We reached Otjiwarongo just before dark and set up the tents. My first camping experience in over two years and Kefas’ first time ever! After a visit to the local supermarket we cooked up a meal on the barbeque. There were no beers however as apparently they don’t sell alcohol on Sundays. The next morning we stopped at the local crocodile farm before our planned drive towards Etosha. Unfortunately Kefas received a phone call from the agency telling him he needed to be back in the office to lead another tour. So as he headed back to Windhoek, myself and Benjamin drove north.
As we travelled I chatted with Benjamin and got to know him a little better. He told me how he was orphaned relatively young and had to get himself through university. He’d done various jobs in the past, including as a delivery driver. One time he stole two bags of rice but was spotted by his employer. However, rather than lose his job, the employer gave him best advice he’s ever had. If you’re going to steal, make sure it’s big enough that you only have to steal once.
After a quick stop off at the beautiful Lake Otjikoto we arrived mid afternoon at Etosha National Park. This was what I really wanted to see in Namibia and I wasn’t disappointed. We had two nights there, stopping at Namutoni on the east side the first night and then at Halali in the centre. I also had two game drives included as part of my excursion as well as several others with Benjamin at the wheel of the trusty VW Viva.
Whilst Etosha isn’t the worst place to drive in Namibia there are several roads where a 4×4 would be beneficial. The Viva got us around though and we saw so many cool animals wandering around their natural habitat. This is what I came to Africa to see. From hyenas to wildebeest, zebras, various antelope, rhino, ostriches, giraffes and elephants.
After Etosha we drove to the Himba village. A traditional village for the Himba people, one of the tribes that occupy the north of Namibia. It is run as an education centre where visitors can come and see how the tribe lives and learn about their customs. On the way to our overnight stop back in Otjiwarongo, R Kelly playing away, we passed a giraffe at the side of the highway. I had a sudden strange realisation that whilst this would have been startling several weeks ago, now it was just normal.
After our final night we went to visit the Cheetah Conservation Fund 40km outside Otjiwarongo, where I learnt a lot about the plight of these beautiful animals and how many problems they face. The CCF are doing a lot of valuable work around education and loss prevention in Namibia to help these seriously endangered animals.
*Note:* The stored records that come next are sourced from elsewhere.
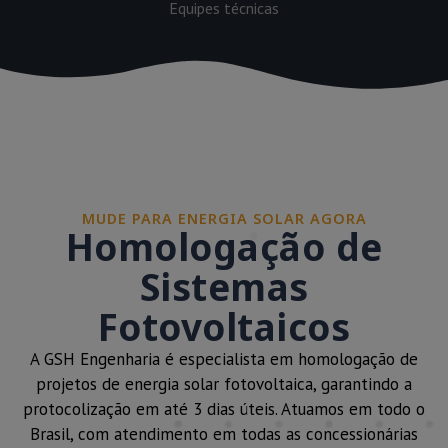
Equipes técnicas
MUDE PARA ENERGIA SOLAR AGORA
Homologação de
Sistemas
Fotovoltaicos
A GSH Engenharia é especialista em homologação de
projetos de energia solar fotovoltaica, garantindo a
protocolização em até 3 dias úteis. Atuamos em todo o
Brasil, com atendimento em todas as concessionárias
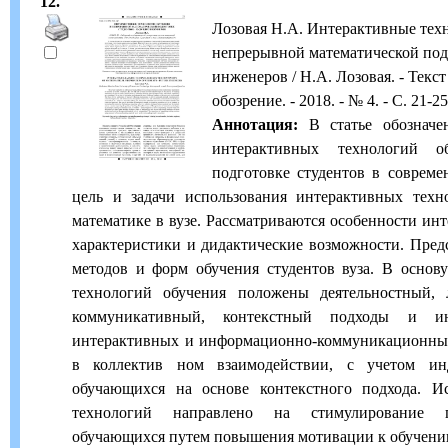
12.
Лозовая Н.А. Интерактивные тех
непрерывной математической подг
инженеров / Н.А. Лозовая. - Текст
обозрение. - 2018. - № 4. - С. 21-25
Аннотация:
В статье обозначен
интерактивных технологий о
подготовке студентов в соврем
цель и задачи использования интерактивных техн
математике в вузе. Рассматриваются особенности ин
характеристики и дидактические возможности. Пред
методов и форм обучения студентов вуза. В основ
технологий обучения положены деятельностный, 
коммуникативный, контекстный подходы и ин
интерактивных и информационно-коммуникационных
в коллектив ном взаимодействии, с учетом ин
обучающихся на основе контекстного подхода. И
технологий направлено на стимулирование п
обучающихся путем повышения мотивации к обучени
That was the last stop of my week around Namibia. I had seen everything I wanted to and much more. I’d met many locals and learnt a lot about the country and its culture. We drove the last couple of hours back to Windhoek. My final experience with the VW Viva and the same eight R Kelly songs I was now all too familiar with. Benjamin dropped me off at my hostel and we said our goodbyes. Leaving me to plan the next part of my trip, wondering what else I’d see and where I’d go.